* _Required work_
Leave out the pictures, then return the records word for word.

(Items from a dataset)
***
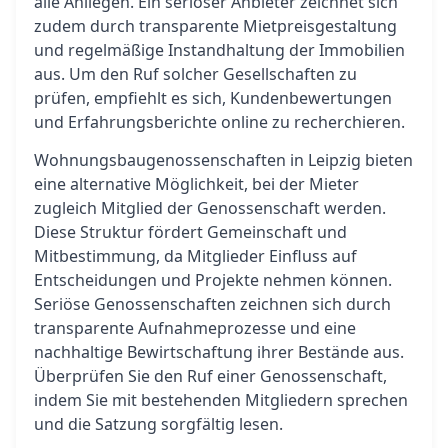
alle Anliegen. Ein seriöser Anbieter zeichnet sich
zudem durch transparente Mietpreisgestaltung
und regelmäßige Instandhaltung der Immobilien
aus. Um den Ruf solcher Gesellschaften zu
prüfen, empfiehlt es sich, Kundenbewertungen
und Erfahrungsberichte online zu recherchieren.
Wohnungsbaugenossenschaften in Leipzig bieten
eine alternative Möglichkeit, bei der Mieter
zugleich Mitglied der Genossenschaft werden.
Diese Struktur fördert Gemeinschaft und
Mitbestimmung, da Mitglieder Einfluss auf
Entscheidungen und Projekte nehmen können.
Seriöse Genossenschaften zeichnen sich durch
transparente Aufnahmeprozesse und eine
nachhaltige Bewirtschaftung ihrer Bestände aus.
Überprüfen Sie den Ruf einer Genossenschaft,
indem Sie mit bestehenden Mitgliedern sprechen
und die Satzung sorgfältig lesen.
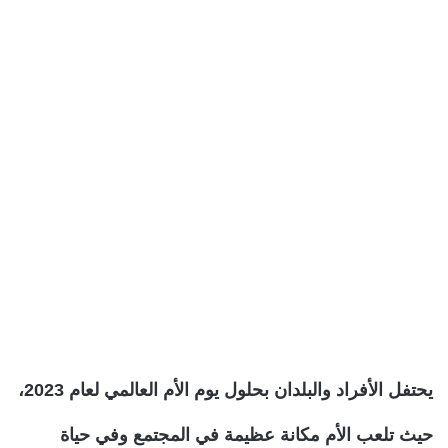
يحتفل الأفراد والبلدان بحلول يوم الأم العالمي لعام 2023،
حيث تلعب الأم مكانة عظيمة في المجتمع وفي حياة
***
* _Answer for this exercise_
alle Anliegen. Ein seriöser Anbieter zeichnet sich
zudem durch transparente Mietpreisgestaltung
und regelmäßige Instandhaltung der Immobilien
aus. Um den Ruf solcher Gesellschaften zu
prüfen, empfiehlt es sich, Kundenbewertungen
und Erfahrungsberichte online zu recherchieren.
Wohnungsbaugenossenschaften in Leipzig bieten
eine alternative Möglichkeit, bei der Mieter
zugleich Mitglied der Genossenschaft werden.
Diese Struktur fördert Gemeinschaft und
Mitbestimmung, da Mitglieder Einfluss auf
Entscheidungen und Projekte nehmen können.
Seriöse Genossenschaften zeichnen sich durch
transparente Aufnahmeprozesse und eine
nachhaltige Bewirtschaftung ihrer Bestände aus.
Überprüfen Sie den Ruf einer Genossenschaft,
indem Sie mit bestehenden Mitgliedern sprechen
und die Satzung sorgfältig lesen.
يحتفل الأفراد والبلدان بحلول يوم الأم العالمي لعام 2023،
حيث تلعب الأم مكانة عظيمة في المجتمع وفي حياة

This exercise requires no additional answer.